▸ **The problem**
Decide whether each statement agrees with the logistic regression post, answering yes or no and quoting the deciding words of the post: 1. The post refers to programming exercise 2 in Coursera-ML. 2. The data is shown with a bar chart. 3. The data file is read with a header row.

▸ **Source excerpt**
************

Billy Ian's Short Leisure-time Wander

into language, learning, intelligence and beyond

ML With R (3): Logistic Regression

| Comments

Code in R for Coursera-ML and CMPUT466/551 in University of Alberta

This post refers to programming exercise 2 in Coursera-ML. All the code can be found in this repo.

setwd("~/Coding/R/CMPUT466/mlclass-ex2")
library(ggplot2)
library(R.matlab)
library(devtools)
source_url("https://raw.githubusercontent.com/ggrothendieck/gsubfn/master/R/list.R")

Logistic Regression

Visualizing the data

Use a scatter plot to visualize the data.

data <- read.csv("ex2data1.txt", header=FALSE)
X <- as.matrix(data[,c("V1", "V2")])
y <- as.matrix(data$V3)
ggplot(data, aes(x=V1, y=V2, col=factor(V3))) + 
  geom_point(shape=I(3), size=I(3)) +
  labs(x="Exam1 score", y="Exam2 score") +
  scale_color_manual(name="", labels=c("Not admitted", "Admitted"), values = c("blue", "red"))

************

▸ **Records supplied**
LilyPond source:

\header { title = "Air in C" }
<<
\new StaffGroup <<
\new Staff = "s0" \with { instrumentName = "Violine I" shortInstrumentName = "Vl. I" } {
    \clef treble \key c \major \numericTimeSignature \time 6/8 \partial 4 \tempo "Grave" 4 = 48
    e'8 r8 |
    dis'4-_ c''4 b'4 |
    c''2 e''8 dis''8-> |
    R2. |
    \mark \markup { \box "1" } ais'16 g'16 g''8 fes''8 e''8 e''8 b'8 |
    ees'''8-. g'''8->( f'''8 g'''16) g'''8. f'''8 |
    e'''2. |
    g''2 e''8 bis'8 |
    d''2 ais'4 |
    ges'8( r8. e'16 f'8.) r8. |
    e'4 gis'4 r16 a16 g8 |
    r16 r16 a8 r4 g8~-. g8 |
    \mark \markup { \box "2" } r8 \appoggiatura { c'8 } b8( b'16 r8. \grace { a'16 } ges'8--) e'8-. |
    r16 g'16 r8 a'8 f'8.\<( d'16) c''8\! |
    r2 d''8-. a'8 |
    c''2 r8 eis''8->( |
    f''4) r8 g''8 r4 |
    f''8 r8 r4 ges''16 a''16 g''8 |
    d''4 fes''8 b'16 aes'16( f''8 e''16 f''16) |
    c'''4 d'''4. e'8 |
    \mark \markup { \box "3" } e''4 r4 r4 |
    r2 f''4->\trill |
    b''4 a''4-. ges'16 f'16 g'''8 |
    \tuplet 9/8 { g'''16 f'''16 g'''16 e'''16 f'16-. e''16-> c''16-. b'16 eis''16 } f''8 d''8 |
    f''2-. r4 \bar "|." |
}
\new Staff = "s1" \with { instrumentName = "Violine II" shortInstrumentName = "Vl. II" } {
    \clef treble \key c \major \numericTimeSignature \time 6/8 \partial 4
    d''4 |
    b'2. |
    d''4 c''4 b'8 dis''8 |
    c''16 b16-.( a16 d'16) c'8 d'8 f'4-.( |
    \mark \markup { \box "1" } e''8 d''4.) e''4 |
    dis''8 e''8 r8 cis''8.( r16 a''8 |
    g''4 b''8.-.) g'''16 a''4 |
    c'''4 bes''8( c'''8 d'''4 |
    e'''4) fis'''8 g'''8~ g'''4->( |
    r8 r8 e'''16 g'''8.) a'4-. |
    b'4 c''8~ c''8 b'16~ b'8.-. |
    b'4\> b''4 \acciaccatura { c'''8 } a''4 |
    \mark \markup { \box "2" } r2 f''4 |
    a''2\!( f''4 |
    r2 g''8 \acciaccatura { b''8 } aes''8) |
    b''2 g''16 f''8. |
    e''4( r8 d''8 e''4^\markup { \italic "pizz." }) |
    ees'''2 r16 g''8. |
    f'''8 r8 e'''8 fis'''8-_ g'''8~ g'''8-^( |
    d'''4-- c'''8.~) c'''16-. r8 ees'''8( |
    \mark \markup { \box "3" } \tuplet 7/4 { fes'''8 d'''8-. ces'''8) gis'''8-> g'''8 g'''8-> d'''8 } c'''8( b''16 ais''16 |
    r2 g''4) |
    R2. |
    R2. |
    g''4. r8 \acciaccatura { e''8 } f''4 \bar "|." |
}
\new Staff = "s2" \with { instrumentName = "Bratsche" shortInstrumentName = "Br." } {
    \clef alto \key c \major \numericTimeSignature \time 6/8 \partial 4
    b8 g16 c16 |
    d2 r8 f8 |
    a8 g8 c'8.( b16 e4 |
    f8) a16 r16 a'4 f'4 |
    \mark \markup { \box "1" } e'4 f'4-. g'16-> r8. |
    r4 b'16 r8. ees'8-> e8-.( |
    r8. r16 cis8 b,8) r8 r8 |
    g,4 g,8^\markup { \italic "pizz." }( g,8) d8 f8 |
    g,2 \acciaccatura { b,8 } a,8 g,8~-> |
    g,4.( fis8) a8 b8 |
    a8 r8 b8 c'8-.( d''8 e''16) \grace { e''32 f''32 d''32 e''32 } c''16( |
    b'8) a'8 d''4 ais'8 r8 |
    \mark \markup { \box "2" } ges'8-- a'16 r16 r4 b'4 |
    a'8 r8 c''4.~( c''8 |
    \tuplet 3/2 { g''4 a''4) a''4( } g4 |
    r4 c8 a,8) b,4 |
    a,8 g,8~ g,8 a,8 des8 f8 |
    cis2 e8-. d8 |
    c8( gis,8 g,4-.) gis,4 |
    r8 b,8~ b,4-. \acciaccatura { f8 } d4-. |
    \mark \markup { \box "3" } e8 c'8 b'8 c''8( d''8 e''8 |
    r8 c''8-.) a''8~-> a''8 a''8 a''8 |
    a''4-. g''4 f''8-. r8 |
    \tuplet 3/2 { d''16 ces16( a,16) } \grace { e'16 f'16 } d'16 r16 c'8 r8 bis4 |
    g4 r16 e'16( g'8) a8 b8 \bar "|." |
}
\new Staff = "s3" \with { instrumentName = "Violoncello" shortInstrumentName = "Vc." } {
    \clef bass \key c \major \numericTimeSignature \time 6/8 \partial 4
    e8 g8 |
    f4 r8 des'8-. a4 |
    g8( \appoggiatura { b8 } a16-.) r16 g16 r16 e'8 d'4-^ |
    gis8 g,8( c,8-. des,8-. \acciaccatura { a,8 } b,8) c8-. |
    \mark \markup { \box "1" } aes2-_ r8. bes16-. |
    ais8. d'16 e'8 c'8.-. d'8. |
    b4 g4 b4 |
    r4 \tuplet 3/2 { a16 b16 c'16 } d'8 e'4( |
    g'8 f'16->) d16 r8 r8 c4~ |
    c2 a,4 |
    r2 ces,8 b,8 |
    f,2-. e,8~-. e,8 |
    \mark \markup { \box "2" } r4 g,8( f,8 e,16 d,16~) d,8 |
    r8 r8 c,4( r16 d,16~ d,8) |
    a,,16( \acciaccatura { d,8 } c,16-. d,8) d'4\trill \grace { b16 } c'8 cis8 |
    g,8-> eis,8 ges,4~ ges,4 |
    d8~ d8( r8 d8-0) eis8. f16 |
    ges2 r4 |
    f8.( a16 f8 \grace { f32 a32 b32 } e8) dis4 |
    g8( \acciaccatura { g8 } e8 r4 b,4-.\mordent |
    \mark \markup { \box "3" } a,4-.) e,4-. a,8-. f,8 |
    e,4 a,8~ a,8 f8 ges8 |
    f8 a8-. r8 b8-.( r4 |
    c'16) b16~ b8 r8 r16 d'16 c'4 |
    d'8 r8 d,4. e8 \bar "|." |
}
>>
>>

************

▸ **The completed task**
1. Yes: "This post refers to programming exercise 2 in Coursera-ML."
2. No: "Use a scatter plot to visualize the data."
3. No: "data <- read.csv("ex2data1.txt", header=FALSE)"